(Text block)

Many algorithms have been proposed to improve the power utilization in wireless
devices. Initially T. Simunic, et. al., [1] proposed a power management algorithm based
upon renewal processes, this algorithm optimizes a control policy by monitoring the
number of elements in the queue at the mobile host and the transition probabilities while
in the doze and off states. Additional steps should also be taken to improve power
utilization by defining a power control algorithm that monitors the signal strength value
at the access point (AP) and the mobile host, as well as the bit error rate (BER). In this
approach, the AP performs the calculations for the optimal transmission power to be used
by the client. Alternatively, in a distributed computing option, the AP could provide the
information for the power control algorithm to the mobile host to enable the mobile host
2. to independently determine the optimal transmission power. Their results indicated that
for web-browsing applications the savings could be of around 60% and telnet
applications resulted on savings of up to 80% on the power used by the card.
Additionally, Simunic showed that by using Pareto distributions and assuming a self-
similar network service times, a greater penalization value was observed in the range of
2-10 seconds.
On the other hand, the industry has also made efforts to improve asynchronous medium
access control protocols like the MAC in IEEE 802.11 [2] and make them more efficient.
Although, as presented by E. Takahashi [3], the one-fits all power management policy
found on the IEEE 802.11 standard still has many energy inefficiencies. Takahashi also
approached the issue of power consumption and delay introduced in IEEE 802.11
networks in order to propose a new MAC protocol. Takahashi’s protocol avoids the
unnecessary receiver idle times by approximation of the ideal fluid model and guarantee
communication services. The combination of a modified version of the Point
Coordination Function (PCF) and an explicit traffic re-shaper function was the key factor
for the improvements shown in this paper. The results presented indicate that it is
possible to reach savings between 50-90% within the higher and lower throughput
bounds used by the mobile unit.
Some other studies such as [4,5] try to predict the power consumption on the card by
using stochastic methods and neural networks. C. Hwong, et. al., implemented an event-
driven application which introduced two mechanisms for prediction: prediction-miss
correction and pre-wakeup. Both approaches required of an exponential predictor to
determine the upcoming idle period of time. Similar work has been also conducted on
prediction methods involving neural networks [5]. Even though both prediction
initiatives were used to determine the code-length and the Signal-to-Noise Ratio (SNR)
on a DS/CDMA system, the same experiments could be used to indirectly determine the
predicted power consumptions.
Finally, many researchers have proposed power management algorithms as part of the
solution of an optimization problem using Markov decision processes. L. Benini, et. al.,
[6] provided a novel approach to optimally find the policies that were the solution for a
well defined stochastic problem. Their findings indicate that higher queue lengths lead to
smaller power consumptions and that at higher throughput rates the power savings are
minimal. The difficulties encountered in real implementation applications of a stochastic
optimization are a weak supporter for this type of solution.

(End Text block)
(Record set)

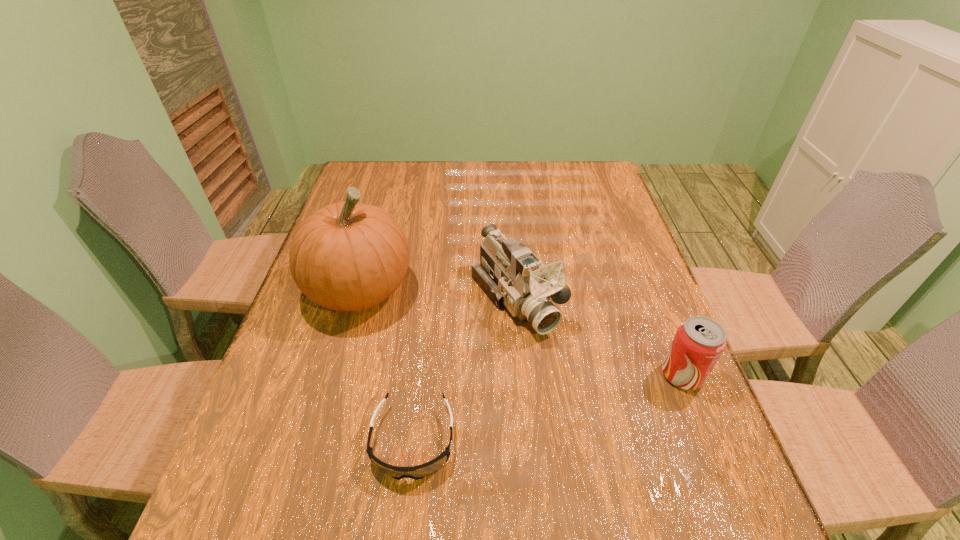
Where is `free region located 0.230m on the front-facing side of the third object from left to right`? This screenshot has width=960, height=540. free region located 0.230m on the front-facing side of the third object from left to right is located at coordinates (606, 418).

Locate an element on the screen. Image resolution: width=960 pixels, height=540 pixels. blank space located 0.120m on the stem of the tallest object is located at coordinates (443, 328).

Image resolution: width=960 pixels, height=540 pixels. Find the location of `vacant space located on the stem of the tallest object`. vacant space located on the stem of the tallest object is located at coordinates (486, 348).

Identify the location of free space located on the stem of the tallest object. (490, 350).

You are a GUI agent. You are given a task and a screenshot of the screen. Output one action in this format:
    pyautogui.click(x=<x>, y=<y>)
    Task: Click on the object positioned at the near edge
    This screenshot has width=960, height=540.
    Given the screenshot: What is the action you would take?
    pyautogui.click(x=421, y=471)

Image resolution: width=960 pixels, height=540 pixels. I want to click on object present at the left edge, so click(x=347, y=256).

This screenshot has width=960, height=540. In order to click on object positioned at the right edge in this screenshot , I will do `click(699, 341)`.

Image resolution: width=960 pixels, height=540 pixels. Identify the location of vacant space at the far edge of the desktop. (398, 176).

Where is `vacant region at the left edge of the desktop`? The width and height of the screenshot is (960, 540). vacant region at the left edge of the desktop is located at coordinates click(340, 328).

Identify the location of vacant space at the right edge. This screenshot has height=540, width=960. (622, 231).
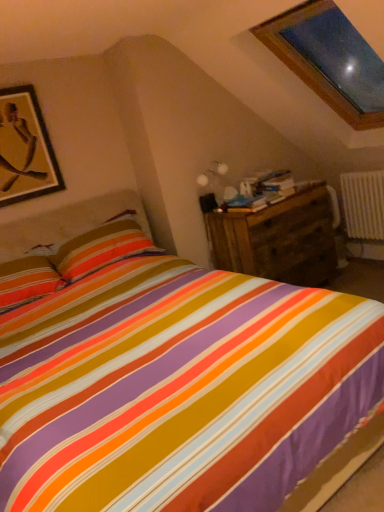
Question: Considering the positions of point (264, 209) and point (16, 102), is point (264, 209) closer or farther from the camera than point (16, 102)?

Choices:
 (A) farther
 (B) closer

Answer: (A)

Question: From a real-world perspective, is wooden chest of drawers at right positioned above or below gold matte picture frame at upper left?

Choices:
 (A) above
 (B) below

Answer: (B)

Question: Which object is the farthest from the gold matte picture frame at upper left?

Choices:
 (A) wooden chest of drawers at right
 (B) white plastic radiator at right

Answer: (B)

Question: Estimate the real-world distances between objects in this image. Which object is closer to the gold matte picture frame at upper left?

Choices:
 (A) white plastic radiator at right
 (B) wooden chest of drawers at right

Answer: (B)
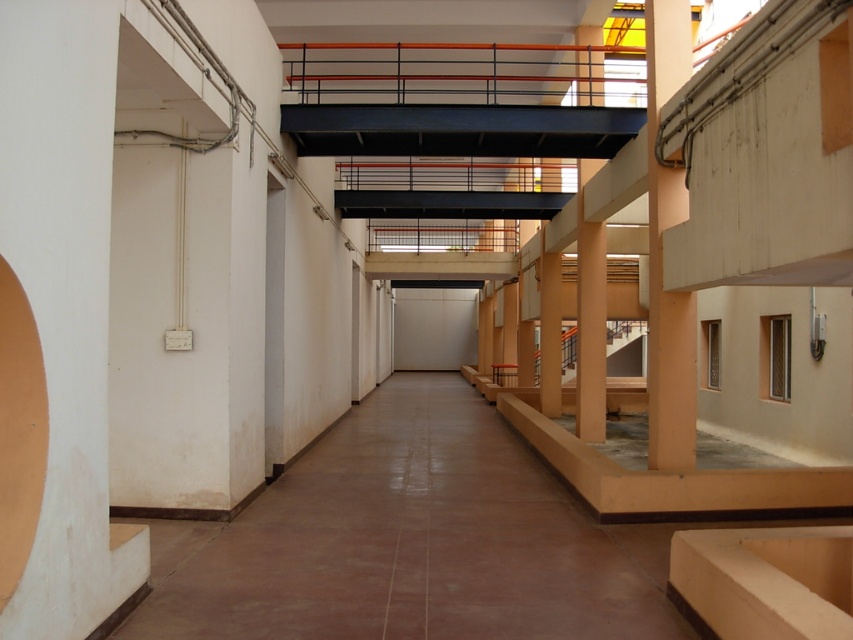
Question: Is orange matte column at center smaller than orange matte/rough pillar at center-right?

Choices:
 (A) no
 (B) yes

Answer: (B)

Question: Where is orange matte pillar at right located in relation to orange matte/rough pillar at center-right in the image?

Choices:
 (A) right
 (B) left

Answer: (A)

Question: Is orange matte column at center above orange matte/rough pillar at center-right?

Choices:
 (A) yes
 (B) no

Answer: (A)

Question: Which object appears farthest from the camera in this image?

Choices:
 (A) orange matte column at center
 (B) orange matte pillar at right
 (C) orange matte/rough pillar at center-right

Answer: (C)

Question: Considering the real-world distances, which object is closest to the orange matte/rough pillar at center-right?

Choices:
 (A) orange matte column at center
 (B) orange matte pillar at right

Answer: (A)

Question: Which of the following is the closest to the observer?

Choices:
 (A) pos(546,404)
 (B) pos(592,362)

Answer: (B)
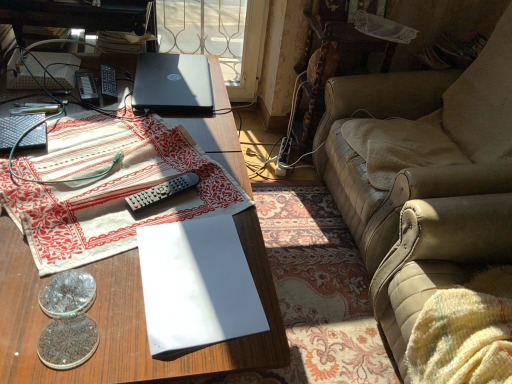
This screenshot has width=512, height=384. I want to click on free space between satin black laptop at upper center and translucent glass coins at lower left, the first coin viewed from the front, so click(138, 171).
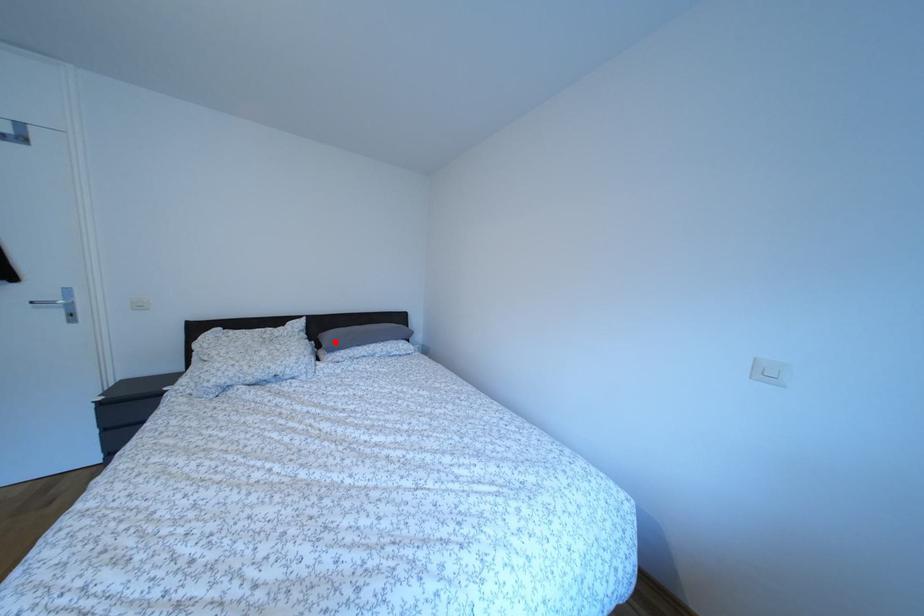
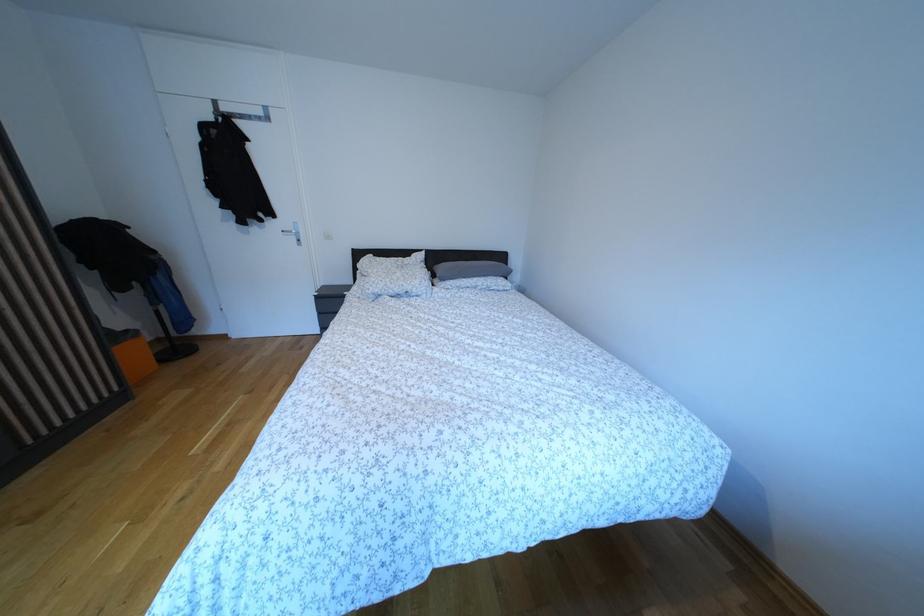
Find the pixel in the second image that matches the highlighted location in the first image.

(447, 274)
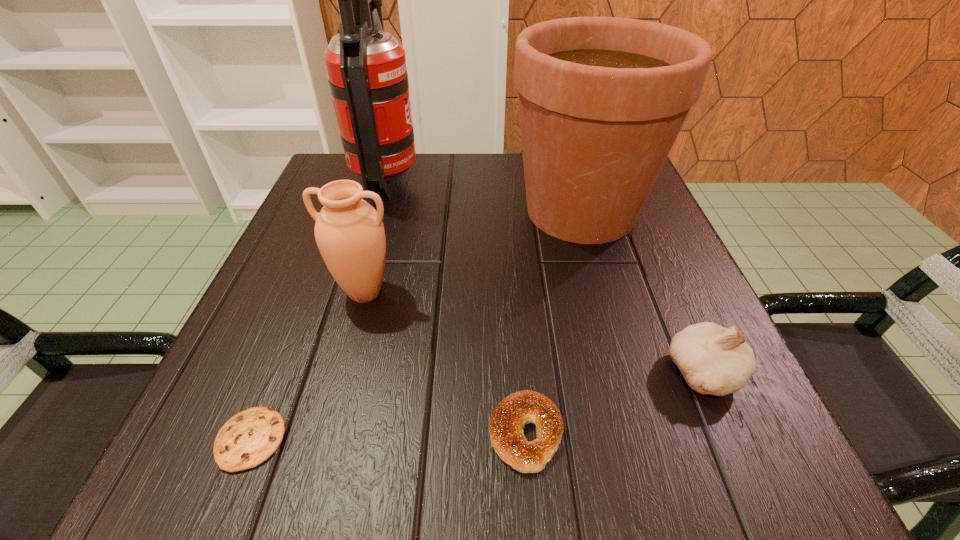
Identify the location of object that is the third nearest to the flowerpot. The width and height of the screenshot is (960, 540). (349, 232).

The height and width of the screenshot is (540, 960). I want to click on the fourth closest object relative to the flowerpot, so click(x=506, y=425).

The width and height of the screenshot is (960, 540). Find the location of `free point that satisfies the following two spatial constraints: 1. on the front side of the third tallest object; 2. on the left side of the fifth tallest object`. free point that satisfies the following two spatial constraints: 1. on the front side of the third tallest object; 2. on the left side of the fifth tallest object is located at coordinates (327, 434).

The height and width of the screenshot is (540, 960). Find the location of `vacant area that satisfies the following two spatial constraints: 1. on the back side of the second tallest object; 2. on the front label side of the fire extinguisher`. vacant area that satisfies the following two spatial constraints: 1. on the back side of the second tallest object; 2. on the front label side of the fire extinguisher is located at coordinates (571, 179).

This screenshot has width=960, height=540. Find the location of `free location that satisfies the following two spatial constraints: 1. on the back side of the bagel; 2. on the left side of the fourth tallest object`. free location that satisfies the following two spatial constraints: 1. on the back side of the bagel; 2. on the left side of the fourth tallest object is located at coordinates (521, 372).

Find the location of a particular element. The width and height of the screenshot is (960, 540). free space in the image that satisfies the following two spatial constraints: 1. on the back side of the third shortest object; 2. on the right side of the second shortest object is located at coordinates (521, 372).

Locate an element on the screen. Image resolution: width=960 pixels, height=540 pixels. free space in the image that satisfies the following two spatial constraints: 1. on the front label side of the fire extinguisher; 2. on the right side of the urn is located at coordinates (353, 293).

This screenshot has height=540, width=960. What are the coordinates of `vacant space that satisfies the following two spatial constraints: 1. on the back side of the flowerpot; 2. on the left side of the shortest object` in the screenshot? It's located at (342, 211).

The image size is (960, 540). I want to click on vacant space that satisfies the following two spatial constraints: 1. on the front label side of the tallest object; 2. on the left side of the garlic, so click(x=329, y=372).

Where is `vacant space that satisfies the following two spatial constraints: 1. on the front label side of the fire extinguisher; 2. on the right side of the bagel`? The width and height of the screenshot is (960, 540). vacant space that satisfies the following two spatial constraints: 1. on the front label side of the fire extinguisher; 2. on the right side of the bagel is located at coordinates (311, 434).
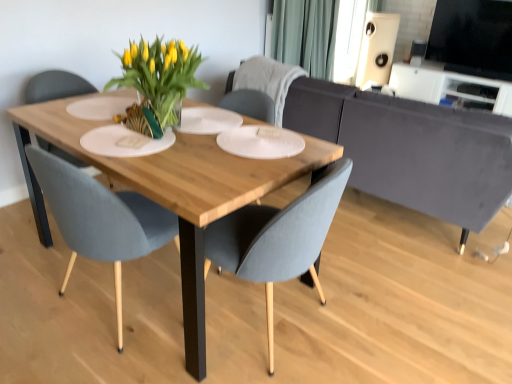
Where is `vacant area to the right of matte gray chair at center, the 3th chair when ordered from back to front`? The height and width of the screenshot is (384, 512). vacant area to the right of matte gray chair at center, the 3th chair when ordered from back to front is located at coordinates (370, 322).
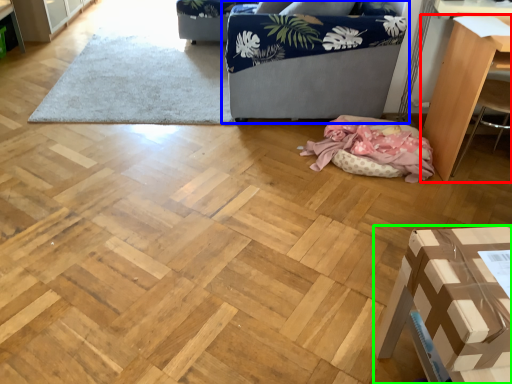
Question: Which object is the farthest from furniture (highlighted by a red box)? Choose among these: studio couch (highlighted by a blue box) or furniture (highlighted by a green box).

Choices:
 (A) studio couch
 (B) furniture

Answer: (B)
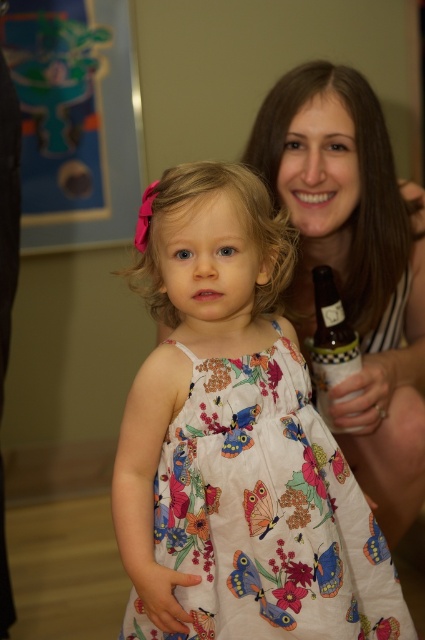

(End Record set)

*About this task:* Edit the passage on wireless power management from "On the other" to "them more efficient.", and change "industry" to "hardware sector" in it.

*Response to this task:*
On the other hand, the hardware sector has also made efforts to improve asynchronous medium
access control protocols like the MAC in IEEE 802.11 [2] and make them more efficient.